На минуту присела к сыновьям, обхватила их за плечи, притянула к себе.

– Кто вас этой игре научил? – спросила как можно ласковей, шепотом.

Юрка дергался, вертел головой, силясь освободиться от объятий. Борис доверчиво ткнулся губами в ее ухо:

– Валька говорил, что таким стеклом что хочешь поджечь можно.

– Уж я ему! – сорвалось с языка, но, не договорив, мать замолчала.

– Тарахтит и тарахтит, аж уши болят, – говорил Борис, повторяя чьи-то взрослые слова.

За ее спиной Юрка ткнул брата кулаком в бок: мол, болтай, да знай меру.

– Вот придет отец – задаст тебе трепку, – пообещала мать старшему. – Диверсант какой нашелся!.. Юра-Юрка, сынок, ведь большой ты уже. Шутка сказать, девятый год человеку. Я в твои-то годы гусей у кулака пасла. С утра до вечера. А тебе все безделье – стекла эти, железки, стрелялки. Не сносишь головы…

Юрка шмыгнул носом:

– Нет их, гусей-то, фрицы всех постреляли. А когда папа придет?

– Когда-когда… Откуда я знаю.

Заскрипели ворота, тяжелый грузовик въехал во двор. Топали по крыльцу, громко переговаривались и смеялись чему-то солдаты – грузили аккумуляторы на машину. Выделялся голосом Альберт: видать, доволен был, что сдает работу.

II

Пристроив на скамье корыто, стирала мать ребячью одежонку. Негодовала вслух: «Надо ж так изваландаться! Третью воду меняю, а она все черней черемушки». А про себя понимала, что все равно – уж коль весна нагрянула, и сырость во дворе, и ручьи по дороге бегут, – от грязи спасения не будет.

Мальчишки сидели на нарах, озабоченные тем серьезным и неловким положением, в которое невзначай попали. Им на улицу хотелось – там и солнышко припекает, даже вон в землянке светлей и теплей стало, и можно чурки – деревянные кораблики – пускать по ручью, чтоб плыли далеко-далеко, обгоняя друг друга… И столько еще интересного открывается весной. Стаял снег на взгорке, на том самом месте, где стояла когда-то ветряная мельница, и открылся каждому проходящему старый окоп. Мельницу осенью артиллерийский снаряд сжег, одни каменные жернова остались – обгорелые, потрескавшиеся. Если вечером, когда потемней, шарахнуть по такому жернову железякой – брызнут во все стороны колючие искры… А вокруг окопа, залитого темной водой, видимо-невидимо патронов. Боевых, нерасстрелянных. Лежат себе, поблескивают в глине. Собрать бы их сейчас да подсушить на солнце, а потом костер запалить – и в огонь эти самые, нерасстрелянные. Ох и забабахают, расшвыривая жар костра, взвизгивая отлетающими от гильз пулями.

А еще лучше гранату в костер положить – вот эта жахнет. До самого синего неба пламя подымется, и яма на месте костра будет. Куда глубже, чем старый окоп у мельницы, чем даже их землянка.

Много интересного на улице весной, только б вот дождаться, когда штаны высохнут. Беда прямо – пересменки никакой нет. Вся одежка в сундуке осталась, а сундук, как в той старой сказке, за семью печатями, у Кощея Бессмертного. В избе, то есть у Альберта.
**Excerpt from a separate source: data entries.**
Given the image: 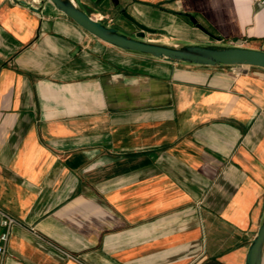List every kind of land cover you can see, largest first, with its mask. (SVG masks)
Here are the masks:
<instances>
[{
  "label": "crops",
  "instance_id": "crops-1",
  "mask_svg": "<svg viewBox=\"0 0 264 264\" xmlns=\"http://www.w3.org/2000/svg\"><path fill=\"white\" fill-rule=\"evenodd\" d=\"M77 1L150 41L214 43L199 24L264 51L251 0ZM263 211L264 69L123 52L0 0V213L17 221L0 264H245Z\"/></svg>",
  "mask_w": 264,
  "mask_h": 264
},
{
  "label": "water",
  "instance_id": "water-1",
  "mask_svg": "<svg viewBox=\"0 0 264 264\" xmlns=\"http://www.w3.org/2000/svg\"><path fill=\"white\" fill-rule=\"evenodd\" d=\"M30 10L41 13L46 6L70 19L82 30L94 38L123 52L146 56L168 63L187 64L205 67H257L264 69V51L235 45L222 44L221 40L201 25L196 27L214 40L211 44H163L146 39L147 33H153L135 23L125 12L123 15L139 28V32L130 35L117 28L96 20L90 16L77 0H37L35 4L21 0H11ZM118 4V0H111ZM245 264H264V211L245 258Z\"/></svg>",
  "mask_w": 264,
  "mask_h": 264
},
{
  "label": "built area",
  "instance_id": "built-area-1",
  "mask_svg": "<svg viewBox=\"0 0 264 264\" xmlns=\"http://www.w3.org/2000/svg\"><path fill=\"white\" fill-rule=\"evenodd\" d=\"M36 1L37 0H30L29 3L35 4ZM251 2L264 6V0H251ZM0 215V226L2 228V232L0 233V257L5 258L7 256V243L13 227L17 225V221L5 213H0Z\"/></svg>",
  "mask_w": 264,
  "mask_h": 264
},
{
  "label": "rangeland",
  "instance_id": "rangeland-1",
  "mask_svg": "<svg viewBox=\"0 0 264 264\" xmlns=\"http://www.w3.org/2000/svg\"><path fill=\"white\" fill-rule=\"evenodd\" d=\"M113 15H114V19H117V18H119L120 16H119V13L117 12V11H113ZM109 20L108 19H105L104 21H102V22H104L105 24H108V25H111V26H113V24L114 25H116V22L115 21H113V22H108ZM134 30H136V29H131L130 30V32H128L130 35H133V33H134Z\"/></svg>",
  "mask_w": 264,
  "mask_h": 264
}]
</instances>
И в избу проклятый Альберт не пускает.

– Да уж, с голой попой, без штанов, не больно поскачете, – насмешливо посочувствовала ребятам мать.

И братья, смущенные, притихли, сообразили, что увлеклись, размечтались вслух, наговорили много такого, чего взрослым знать вовсе не обязательно.
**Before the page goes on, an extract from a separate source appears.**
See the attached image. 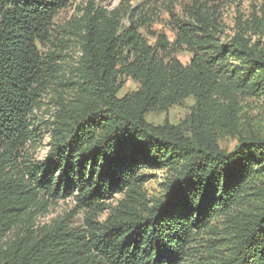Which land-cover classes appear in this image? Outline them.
Listing matches in <instances>:
<instances>
[{"label": "trees", "instance_id": "1", "mask_svg": "<svg viewBox=\"0 0 264 264\" xmlns=\"http://www.w3.org/2000/svg\"><path fill=\"white\" fill-rule=\"evenodd\" d=\"M70 1L0 0V264H264V12L237 18L228 34L219 9L194 0L173 18L174 42L160 34L152 44L138 26L90 8L76 98L40 160L26 148L58 66L42 47ZM122 77L138 91L119 97ZM188 98L183 122L147 120ZM229 136L237 142L226 151ZM159 169L169 174L164 193L149 197L148 171ZM67 196L84 224L35 226ZM212 231L217 243L199 244Z\"/></svg>", "mask_w": 264, "mask_h": 264}, {"label": "rangeland", "instance_id": "2", "mask_svg": "<svg viewBox=\"0 0 264 264\" xmlns=\"http://www.w3.org/2000/svg\"><path fill=\"white\" fill-rule=\"evenodd\" d=\"M194 0H71L54 18L53 40L51 45H44L42 52L51 51L58 57L57 71L51 80V85L46 89L41 101L42 106L34 111V137L26 148V152L36 159L46 158L51 143L54 140L55 130L58 128L65 105L76 98V90L72 87V80L77 76L81 58V33L84 31V17L92 7H101L107 15L116 16L124 27L135 25L146 39L155 44L160 34H164L174 42L176 32L174 17L185 16V10ZM209 4L219 9L222 21L229 34L236 26V19H247L253 13L264 12V0H206ZM176 55L185 63L190 62L191 55L185 49L176 51ZM123 87L118 96L134 93L140 88V82L131 77H122ZM195 103L194 98L171 106L165 111H151L146 114L147 120L155 125L170 122L172 124L183 122L189 116ZM236 137H224L220 140L221 147L231 151L236 145ZM153 177L144 186V191L149 197L160 196L164 193V182L169 175L163 170L148 171ZM125 195L117 194L115 198L106 200L109 209L100 215L105 220L110 210L116 207ZM86 212L80 209L77 201L70 196L58 199L49 204L44 210L38 212L35 226L52 224L57 219L65 218L74 226L84 224ZM16 228L8 235L10 241L18 233ZM219 234L212 231L202 235L199 244H216ZM209 257V254H205Z\"/></svg>", "mask_w": 264, "mask_h": 264}]
</instances>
– А я вот нарочно не стану штаны ваши сушить, – поддразнила мать. – Чтоб сидели дома с утра до вечера, не носились по оврагам…

Борька глаза сузил, наморщил нос: сейчас захнычет. Юрку так просто не прошибешь – нахмурился, посмотрел на нее исподлобья:

– А я отцовы надену и удеру. – И толкнул младшего: – Не реви, нарочно это она.
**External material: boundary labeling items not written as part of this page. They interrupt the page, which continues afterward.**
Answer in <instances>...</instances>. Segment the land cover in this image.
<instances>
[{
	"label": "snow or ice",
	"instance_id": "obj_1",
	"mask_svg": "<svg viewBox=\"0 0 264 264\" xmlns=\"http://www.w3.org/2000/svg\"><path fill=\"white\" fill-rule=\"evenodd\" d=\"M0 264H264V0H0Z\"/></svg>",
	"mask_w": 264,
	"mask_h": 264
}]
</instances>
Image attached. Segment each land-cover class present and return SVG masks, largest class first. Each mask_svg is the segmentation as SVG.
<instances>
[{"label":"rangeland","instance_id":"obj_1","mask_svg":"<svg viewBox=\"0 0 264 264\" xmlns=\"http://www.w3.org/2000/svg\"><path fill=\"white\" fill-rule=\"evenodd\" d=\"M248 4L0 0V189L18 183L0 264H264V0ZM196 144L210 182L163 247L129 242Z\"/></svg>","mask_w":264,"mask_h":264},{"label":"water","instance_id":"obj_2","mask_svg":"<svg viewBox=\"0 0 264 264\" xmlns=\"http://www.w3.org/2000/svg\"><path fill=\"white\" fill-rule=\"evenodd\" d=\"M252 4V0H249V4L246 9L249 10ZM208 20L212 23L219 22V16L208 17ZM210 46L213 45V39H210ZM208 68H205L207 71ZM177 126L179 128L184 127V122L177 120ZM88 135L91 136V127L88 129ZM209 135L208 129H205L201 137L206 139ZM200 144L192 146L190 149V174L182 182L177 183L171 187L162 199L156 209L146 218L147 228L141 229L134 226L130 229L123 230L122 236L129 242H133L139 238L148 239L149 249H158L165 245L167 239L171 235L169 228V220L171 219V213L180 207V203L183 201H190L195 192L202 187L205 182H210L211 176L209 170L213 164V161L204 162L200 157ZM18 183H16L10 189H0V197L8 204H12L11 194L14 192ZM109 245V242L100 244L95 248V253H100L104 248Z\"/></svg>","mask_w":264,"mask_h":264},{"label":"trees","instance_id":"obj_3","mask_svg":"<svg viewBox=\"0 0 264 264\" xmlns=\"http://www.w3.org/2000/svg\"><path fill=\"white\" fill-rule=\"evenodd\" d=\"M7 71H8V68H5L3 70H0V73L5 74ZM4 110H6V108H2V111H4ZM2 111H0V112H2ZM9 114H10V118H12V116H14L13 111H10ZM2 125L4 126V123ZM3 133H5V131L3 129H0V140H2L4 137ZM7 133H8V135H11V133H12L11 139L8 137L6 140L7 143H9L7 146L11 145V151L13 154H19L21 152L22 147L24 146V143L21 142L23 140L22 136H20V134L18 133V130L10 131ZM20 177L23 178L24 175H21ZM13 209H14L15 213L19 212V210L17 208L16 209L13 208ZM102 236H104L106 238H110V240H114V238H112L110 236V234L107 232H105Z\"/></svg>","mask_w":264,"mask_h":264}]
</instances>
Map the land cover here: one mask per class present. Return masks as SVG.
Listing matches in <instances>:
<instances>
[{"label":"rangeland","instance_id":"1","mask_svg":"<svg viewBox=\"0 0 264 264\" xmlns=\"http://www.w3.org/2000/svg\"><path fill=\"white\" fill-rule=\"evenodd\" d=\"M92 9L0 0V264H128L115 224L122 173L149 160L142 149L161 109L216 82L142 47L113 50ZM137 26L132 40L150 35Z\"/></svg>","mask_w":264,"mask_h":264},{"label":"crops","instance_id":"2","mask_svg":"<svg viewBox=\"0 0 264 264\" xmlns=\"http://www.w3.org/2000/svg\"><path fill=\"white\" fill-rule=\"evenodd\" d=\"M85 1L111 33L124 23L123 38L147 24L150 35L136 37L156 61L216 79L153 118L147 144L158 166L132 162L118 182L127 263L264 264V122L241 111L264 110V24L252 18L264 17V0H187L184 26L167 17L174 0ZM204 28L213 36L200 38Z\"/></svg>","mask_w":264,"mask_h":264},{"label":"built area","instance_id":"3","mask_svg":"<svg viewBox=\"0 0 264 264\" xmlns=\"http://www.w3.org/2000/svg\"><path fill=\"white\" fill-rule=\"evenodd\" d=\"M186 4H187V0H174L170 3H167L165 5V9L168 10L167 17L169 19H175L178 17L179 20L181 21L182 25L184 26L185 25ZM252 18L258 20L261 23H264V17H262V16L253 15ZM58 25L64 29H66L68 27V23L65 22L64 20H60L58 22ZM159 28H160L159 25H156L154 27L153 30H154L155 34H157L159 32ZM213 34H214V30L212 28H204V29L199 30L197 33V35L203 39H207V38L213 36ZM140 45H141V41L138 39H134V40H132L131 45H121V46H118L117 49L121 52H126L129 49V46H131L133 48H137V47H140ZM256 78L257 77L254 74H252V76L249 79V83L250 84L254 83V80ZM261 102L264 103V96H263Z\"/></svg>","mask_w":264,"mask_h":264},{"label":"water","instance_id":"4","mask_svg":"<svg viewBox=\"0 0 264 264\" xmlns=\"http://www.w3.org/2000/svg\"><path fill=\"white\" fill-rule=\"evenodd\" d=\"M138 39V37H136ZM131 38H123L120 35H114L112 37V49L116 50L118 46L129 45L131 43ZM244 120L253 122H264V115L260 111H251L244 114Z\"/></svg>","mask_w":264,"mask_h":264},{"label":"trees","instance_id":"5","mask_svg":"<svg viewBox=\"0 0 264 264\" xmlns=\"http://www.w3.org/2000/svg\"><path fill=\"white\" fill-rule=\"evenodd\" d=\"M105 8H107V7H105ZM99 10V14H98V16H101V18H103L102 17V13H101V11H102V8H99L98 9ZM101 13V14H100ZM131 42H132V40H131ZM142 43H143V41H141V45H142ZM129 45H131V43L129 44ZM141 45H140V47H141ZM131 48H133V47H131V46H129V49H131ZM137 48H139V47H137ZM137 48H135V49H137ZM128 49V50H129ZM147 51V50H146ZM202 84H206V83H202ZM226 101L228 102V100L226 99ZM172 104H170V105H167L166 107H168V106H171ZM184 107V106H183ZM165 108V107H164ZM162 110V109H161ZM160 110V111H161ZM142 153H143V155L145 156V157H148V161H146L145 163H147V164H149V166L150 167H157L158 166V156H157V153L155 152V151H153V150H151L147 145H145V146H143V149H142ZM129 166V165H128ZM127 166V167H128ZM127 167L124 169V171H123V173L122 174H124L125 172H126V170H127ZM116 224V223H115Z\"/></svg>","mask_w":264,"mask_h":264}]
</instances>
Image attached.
«Все-то ты понимаешь. И вовсе без штанов удрать у тебя не задержится, – согласилась в душе мать. – Упрямство батино, хоть кол на голове теши. Только поречистей ты, и душа нараспашку, доброты в тебе много…»

Сложила на руку мокрое белье, вынесла во двор, развесила на веревке. Во дворе по-прежнему тихо и солнечно было. Распахнутые настежь, чуть покачивались на петлях створки ворот. В глубоких колеях, продавленных грузовиком, накапливалась желтая вода.

Черной тенью, маленькая, сгорбленная, выросла у калитки баба Нюша.

– Ко времени ты, сватья, – обрадовалась мать. – Мне ребят не с кем оставить – шкодят, а надо в комендатуру сбегать. Что-то отца долго нет, не случилось ли чего?.. Так ты погляди за ними.

Старушка подошла ближе, подняла на мать водянистые, невидящие глаза.

– Гадала я, девка, карты раскидывала. Сказали карты, что жив наш Валентин, что миновали его головушку беда и лихо. Три раза на вальта бубён выходило: жив.